### Exercise prompt
Locate each line in the listing below that contains the string "跨站请求伪造", treating case as significant, and copy those lines.

### Material provided
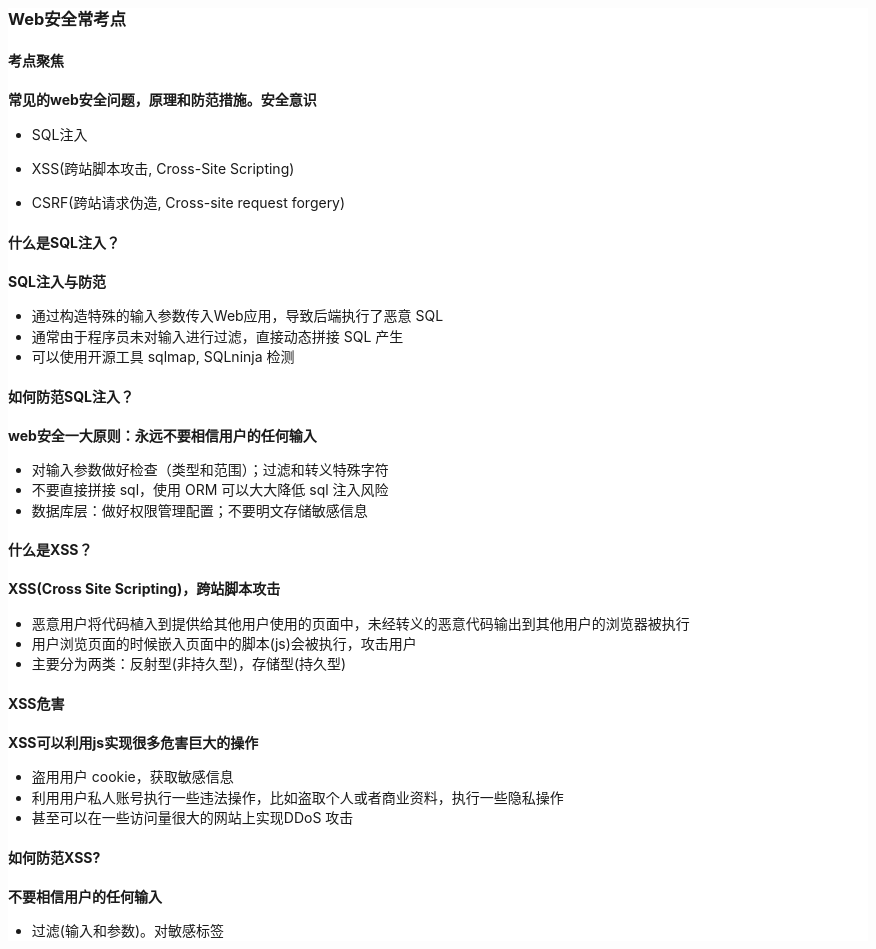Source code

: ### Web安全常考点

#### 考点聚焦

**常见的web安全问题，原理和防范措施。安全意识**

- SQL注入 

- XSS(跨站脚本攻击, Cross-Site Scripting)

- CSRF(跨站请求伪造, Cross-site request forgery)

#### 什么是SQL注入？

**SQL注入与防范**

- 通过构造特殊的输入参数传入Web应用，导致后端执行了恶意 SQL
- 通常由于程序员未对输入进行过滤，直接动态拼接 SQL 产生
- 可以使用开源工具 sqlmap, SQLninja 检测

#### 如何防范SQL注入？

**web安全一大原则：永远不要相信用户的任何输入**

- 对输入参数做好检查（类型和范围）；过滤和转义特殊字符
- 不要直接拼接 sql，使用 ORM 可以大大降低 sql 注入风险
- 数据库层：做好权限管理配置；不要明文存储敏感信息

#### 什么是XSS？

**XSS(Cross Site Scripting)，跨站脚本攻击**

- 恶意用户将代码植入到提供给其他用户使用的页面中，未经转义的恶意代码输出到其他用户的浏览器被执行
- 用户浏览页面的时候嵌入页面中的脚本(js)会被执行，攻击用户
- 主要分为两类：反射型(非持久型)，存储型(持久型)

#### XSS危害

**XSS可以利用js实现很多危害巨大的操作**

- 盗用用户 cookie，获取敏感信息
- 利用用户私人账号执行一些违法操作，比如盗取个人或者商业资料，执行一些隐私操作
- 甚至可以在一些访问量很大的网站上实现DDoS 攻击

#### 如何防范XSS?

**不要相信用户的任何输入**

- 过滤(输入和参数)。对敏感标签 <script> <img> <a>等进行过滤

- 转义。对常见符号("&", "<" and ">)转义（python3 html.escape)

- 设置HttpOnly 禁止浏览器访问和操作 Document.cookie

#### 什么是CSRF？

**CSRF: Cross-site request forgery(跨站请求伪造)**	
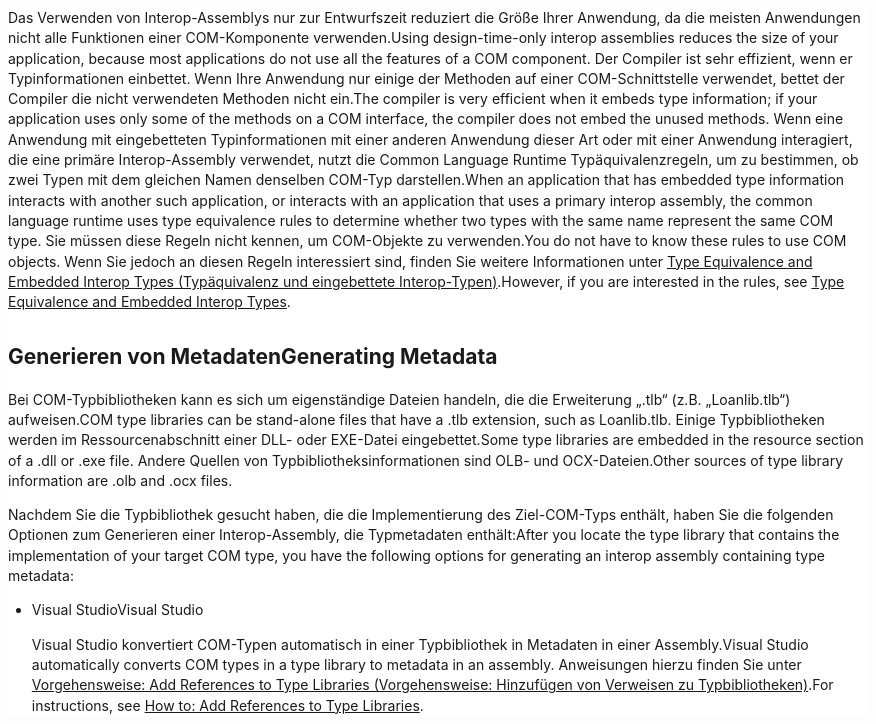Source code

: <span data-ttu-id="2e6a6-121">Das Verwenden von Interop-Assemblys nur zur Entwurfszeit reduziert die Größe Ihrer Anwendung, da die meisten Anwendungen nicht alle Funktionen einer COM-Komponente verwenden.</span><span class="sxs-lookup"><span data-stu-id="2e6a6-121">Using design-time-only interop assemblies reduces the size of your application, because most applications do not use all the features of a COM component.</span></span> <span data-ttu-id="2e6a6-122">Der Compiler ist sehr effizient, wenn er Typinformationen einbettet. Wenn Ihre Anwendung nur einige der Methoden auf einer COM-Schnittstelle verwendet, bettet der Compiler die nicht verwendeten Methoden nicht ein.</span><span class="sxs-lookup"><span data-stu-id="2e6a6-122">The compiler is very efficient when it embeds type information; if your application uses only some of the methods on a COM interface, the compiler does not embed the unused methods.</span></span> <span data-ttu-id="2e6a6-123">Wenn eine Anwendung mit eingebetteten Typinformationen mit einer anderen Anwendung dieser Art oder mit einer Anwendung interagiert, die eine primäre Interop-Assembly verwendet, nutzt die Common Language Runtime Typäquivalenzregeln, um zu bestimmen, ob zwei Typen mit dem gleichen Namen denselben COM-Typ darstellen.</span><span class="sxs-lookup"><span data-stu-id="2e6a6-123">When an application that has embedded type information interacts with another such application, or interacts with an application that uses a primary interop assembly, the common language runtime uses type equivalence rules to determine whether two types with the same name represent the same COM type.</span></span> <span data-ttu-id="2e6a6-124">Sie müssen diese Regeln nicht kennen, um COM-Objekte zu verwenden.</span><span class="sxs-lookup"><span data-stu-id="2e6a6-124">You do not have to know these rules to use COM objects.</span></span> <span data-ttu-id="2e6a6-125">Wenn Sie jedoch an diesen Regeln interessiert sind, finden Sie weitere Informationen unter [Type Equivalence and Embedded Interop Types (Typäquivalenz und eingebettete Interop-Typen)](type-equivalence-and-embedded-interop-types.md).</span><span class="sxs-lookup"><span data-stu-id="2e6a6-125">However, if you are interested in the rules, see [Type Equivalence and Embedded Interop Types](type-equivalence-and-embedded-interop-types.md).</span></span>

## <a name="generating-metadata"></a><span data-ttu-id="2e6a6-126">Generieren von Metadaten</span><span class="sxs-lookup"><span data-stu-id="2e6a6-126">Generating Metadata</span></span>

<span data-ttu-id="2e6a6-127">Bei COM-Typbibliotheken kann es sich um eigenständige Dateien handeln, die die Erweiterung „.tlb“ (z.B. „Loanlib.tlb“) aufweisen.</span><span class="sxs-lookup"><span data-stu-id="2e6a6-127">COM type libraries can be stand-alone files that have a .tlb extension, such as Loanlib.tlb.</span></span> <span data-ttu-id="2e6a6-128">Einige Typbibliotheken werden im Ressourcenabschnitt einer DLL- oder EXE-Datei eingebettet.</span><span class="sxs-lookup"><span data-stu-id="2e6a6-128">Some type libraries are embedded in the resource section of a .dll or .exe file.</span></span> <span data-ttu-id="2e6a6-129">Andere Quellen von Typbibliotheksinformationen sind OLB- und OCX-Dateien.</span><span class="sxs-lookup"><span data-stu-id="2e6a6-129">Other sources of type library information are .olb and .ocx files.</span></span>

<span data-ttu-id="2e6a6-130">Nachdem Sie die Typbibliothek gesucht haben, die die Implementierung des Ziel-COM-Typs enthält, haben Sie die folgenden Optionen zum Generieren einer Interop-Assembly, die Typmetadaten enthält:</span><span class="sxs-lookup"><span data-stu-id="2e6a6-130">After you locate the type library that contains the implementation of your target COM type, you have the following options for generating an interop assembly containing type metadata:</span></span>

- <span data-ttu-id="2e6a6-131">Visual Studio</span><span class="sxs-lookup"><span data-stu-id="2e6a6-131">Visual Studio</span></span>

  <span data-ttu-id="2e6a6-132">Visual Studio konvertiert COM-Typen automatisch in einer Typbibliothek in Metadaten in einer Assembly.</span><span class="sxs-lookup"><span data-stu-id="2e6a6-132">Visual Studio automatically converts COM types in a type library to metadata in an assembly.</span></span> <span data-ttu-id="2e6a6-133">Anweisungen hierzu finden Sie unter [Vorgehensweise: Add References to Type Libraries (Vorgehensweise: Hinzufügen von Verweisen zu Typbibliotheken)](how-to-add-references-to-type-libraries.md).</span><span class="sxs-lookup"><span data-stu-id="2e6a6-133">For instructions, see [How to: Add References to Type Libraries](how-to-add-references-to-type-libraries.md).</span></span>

### Result for this task
- CSRF(跨站请求伪造, Cross-site request forgery)
**CSRF: Cross-site request forgery(跨站请求伪造)**	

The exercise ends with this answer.